**THE TASK:**
Among the entries below, find the lines that hold the word "which" and report them.

**Data records:**
+++++
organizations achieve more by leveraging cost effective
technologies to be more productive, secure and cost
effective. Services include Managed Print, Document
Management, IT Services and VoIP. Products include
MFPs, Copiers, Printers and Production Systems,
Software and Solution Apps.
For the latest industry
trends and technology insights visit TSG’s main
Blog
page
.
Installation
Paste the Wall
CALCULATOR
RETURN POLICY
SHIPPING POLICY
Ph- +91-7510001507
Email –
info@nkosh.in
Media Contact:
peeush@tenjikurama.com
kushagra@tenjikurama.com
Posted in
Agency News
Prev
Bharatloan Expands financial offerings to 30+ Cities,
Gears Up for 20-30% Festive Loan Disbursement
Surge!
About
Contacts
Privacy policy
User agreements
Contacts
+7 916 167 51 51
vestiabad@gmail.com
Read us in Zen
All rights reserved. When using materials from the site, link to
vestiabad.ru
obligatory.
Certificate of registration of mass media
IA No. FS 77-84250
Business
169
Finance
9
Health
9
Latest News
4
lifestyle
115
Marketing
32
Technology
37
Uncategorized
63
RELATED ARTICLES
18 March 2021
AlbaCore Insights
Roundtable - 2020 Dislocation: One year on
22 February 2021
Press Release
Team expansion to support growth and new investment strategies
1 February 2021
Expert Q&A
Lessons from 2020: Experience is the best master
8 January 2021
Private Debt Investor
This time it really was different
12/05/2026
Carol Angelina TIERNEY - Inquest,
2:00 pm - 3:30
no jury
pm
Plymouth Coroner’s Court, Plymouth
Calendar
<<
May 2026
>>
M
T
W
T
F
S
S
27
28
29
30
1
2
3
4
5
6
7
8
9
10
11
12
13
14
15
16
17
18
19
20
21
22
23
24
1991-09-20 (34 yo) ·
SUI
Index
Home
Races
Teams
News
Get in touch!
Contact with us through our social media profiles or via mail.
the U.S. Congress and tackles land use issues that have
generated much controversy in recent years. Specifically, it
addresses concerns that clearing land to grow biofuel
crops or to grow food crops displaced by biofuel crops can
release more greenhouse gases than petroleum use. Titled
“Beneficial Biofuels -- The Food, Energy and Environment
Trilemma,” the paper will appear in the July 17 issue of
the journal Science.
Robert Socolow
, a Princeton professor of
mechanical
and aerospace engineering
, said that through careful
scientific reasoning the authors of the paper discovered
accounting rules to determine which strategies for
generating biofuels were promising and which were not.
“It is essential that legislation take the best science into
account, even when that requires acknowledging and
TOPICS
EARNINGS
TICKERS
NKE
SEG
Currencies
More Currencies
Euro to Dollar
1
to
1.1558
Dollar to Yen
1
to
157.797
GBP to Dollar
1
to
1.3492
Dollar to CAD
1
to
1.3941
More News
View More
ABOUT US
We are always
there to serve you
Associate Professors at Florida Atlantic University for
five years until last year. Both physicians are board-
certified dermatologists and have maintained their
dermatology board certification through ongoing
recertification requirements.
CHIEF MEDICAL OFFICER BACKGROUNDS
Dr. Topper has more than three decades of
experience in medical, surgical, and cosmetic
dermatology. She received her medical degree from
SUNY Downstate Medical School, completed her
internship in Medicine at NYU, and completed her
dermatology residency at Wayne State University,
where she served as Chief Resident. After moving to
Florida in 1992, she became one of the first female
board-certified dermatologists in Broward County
+++++
**EXPECTED ANSWER:**
accounting rules to determine which strategies for
generating biofuels were promising and which were not.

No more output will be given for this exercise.